Atir S., Rosenzweig, E., & Dunning D. A. (in preparation). Experts Know What They Don’t Know: Genuine Knowledge Associated with Less Overclaiming.
Does expertise make it easier or harder to assess one’s knowledge? People sometimes mistakenly believe they have knowledge of nonexistent terms that were invented for the study, a phenomenon called overclaiming. One hypothesis is that genuinely knowledgeable people are more prone to overclaiming within their domain of knowledge because they have more information with which to construct meaning for nonexistent terms. Alternatively, genuine knowledge may aid in the instinctive detection of ignorance. In 4 studies, we find support for the latter. Doctors and medical students were less likely than premedical students to overclaim knowledge of invented medical terms (Study1). Participants who knew more about science and U.S. civics were less likely to overclaim knowledge within those domains, holding constant self-perceived knowledge (Studies 2-4). The negative relationship between genuine knowledge and overclaiming was mediated by a larger gap between the number of associations knowledgeable people generated about the real and bogus terms (Study 3).
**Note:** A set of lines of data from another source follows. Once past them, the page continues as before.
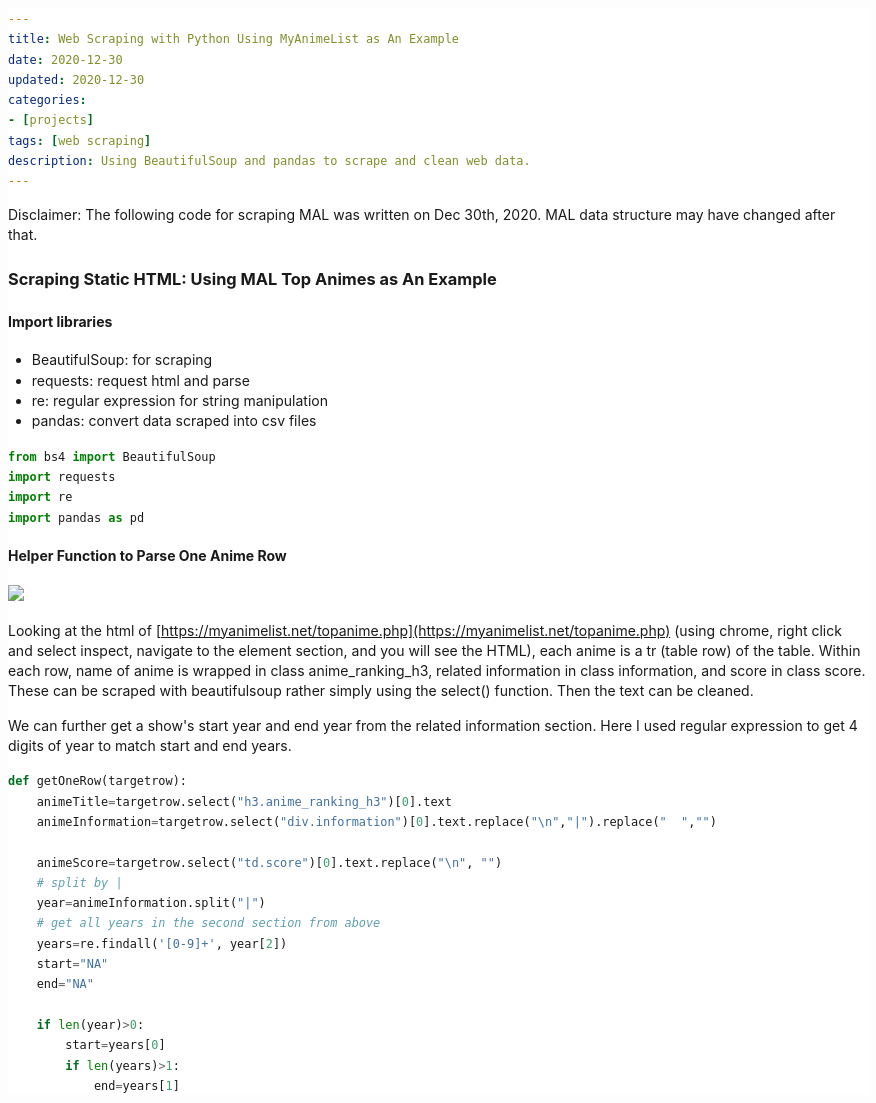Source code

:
 ```yaml
---
title: Web Scraping with Python Using MyAnimeList as An Example
date: 2020-12-30
updated: 2020-12-30
categories: 
- [projects]
tags: [web scraping]
description: Using BeautifulSoup and pandas to scrape and clean web data.
---
```



Disclaimer: The following code for scraping MAL was written on Dec 30th, 2020. MAL data structure may have changed after that.



### Scraping Static HTML: Using MAL Top Animes as An Example

#### Import libraries

- BeautifulSoup: for scraping
- requests: request html and parse
- re: regular expression for string manipulation
- pandas: convert data scraped into csv files




```python
from bs4 import BeautifulSoup 
import requests
import re
import pandas as pd
```

#### Helper Function to Parse One Anime Row

![]({{site.baseurl}}/images/MALscrape/static.png)

Looking at the html of [https://myanimelist.net/topanime.php](https://myanimelist.net/topanime.php) (using chrome, right click and select inspect, navigate to the element section, and you will see the HTML), each anime is a tr (table row) of the table. Within each row, name of anime is wrapped in class anime_ranking_h3, related information in class information, and score in class score. These can be scraped with beautifulsoup rather simply using the select() function. Then the text can be cleaned.

We can further get a show's start year and end year from the related information section. Here I used regular expression to get 4 digits of year to match start and end years.


```python
def getOneRow(targetrow):
    animeTitle=targetrow.select("h3.anime_ranking_h3")[0].text
    animeInformation=targetrow.select("div.information")[0].text.replace("\n","|").replace("  ","")

    animeScore=targetrow.select("td.score")[0].text.replace("\n", "")
    # split by |
    year=animeInformation.split("|") 
    # get all years in the second section from above
    years=re.findall('[0-9]+', year[2])
    start="NA"
    end="NA"
    
    if len(year)>0:
        start=years[0]
        if len(years)>1:
            end=years[1]
```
Finally, people with more knowledge used a more automatic (vs. deliberative) thinking process when judging their knowledge of specific terms, which in turn predicted less overclaiming (Study 4).
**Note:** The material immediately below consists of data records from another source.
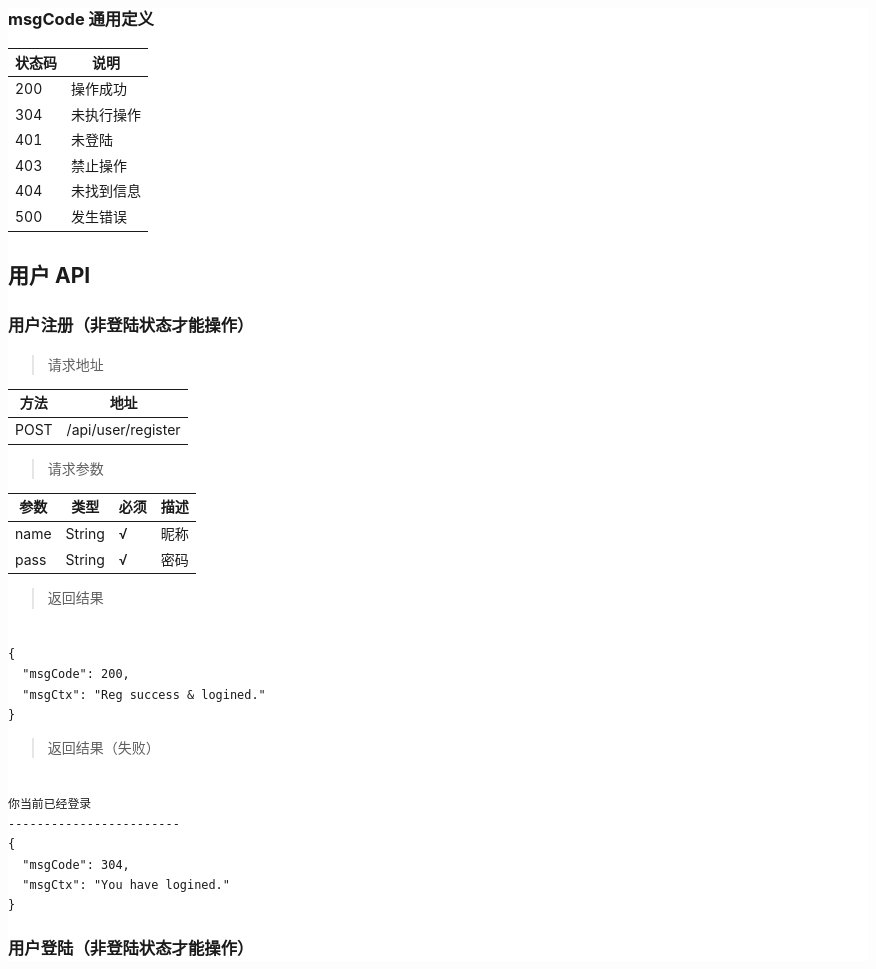 ### msgCode 通用定义

状态码 | 说明
------|------------
200 | 操作成功
304 | 未执行操作
401 | 未登陆
403 | 禁止操作
404 | 未找到信息
500 | 发生错误


## 用户 API

### 用户注册（非登陆状态才能操作）

> 请求地址

方法 | 地址
-----|-----
POST | /api/user/register

> 请求参数

参数 | 类型 | 必须 | 描述
-----|------|------|-------
name | String | √ | 昵称
pass | String | √ | 密码

> 返回结果

```

{
  "msgCode": 200,
  "msgCtx": "Reg success & logined."
}

```

> 返回结果（失败）

```

你当前已经登录
------------------------
{
  "msgCode": 304,
  "msgCtx": "You have logined."
}

```

### 用户登陆（非登陆状态才能操作）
Rosenzweig, E, Atir S., & Dunning D. A. (in preparation). The Influence of Context on Overclaiming: When and Why Do People Claim to Know The Unknowable?
True knowledge requires not only identifying what one knows but also what one does not. Yet research has demonstrated that people often fail at this latter task, claiming knowledge of people, places, and concepts they cannot possibly know because those things do not exist, a phenomenon called overclaiming. Although overclaiming has heretofore been studied as an individual difference variable, we provide evidence that overclaiming is contextually dependent. Specifically, we present four studies designed to answer whether surrounding bogus concepts with familiar ones, relative to those more unfamiliar, prompts more overclaiming (assimilation) or less (contrast). We find evidence for a robust assimilation effect, such that people claim more knowledge of nonexistent concepts in a familiar than an unfamiliar context, and shed light on one inferential process that underlies it. We close by discussing how our work both connects to research on memory, self-knowledge, and attitudes, while opening new avenues for exploration in these areas.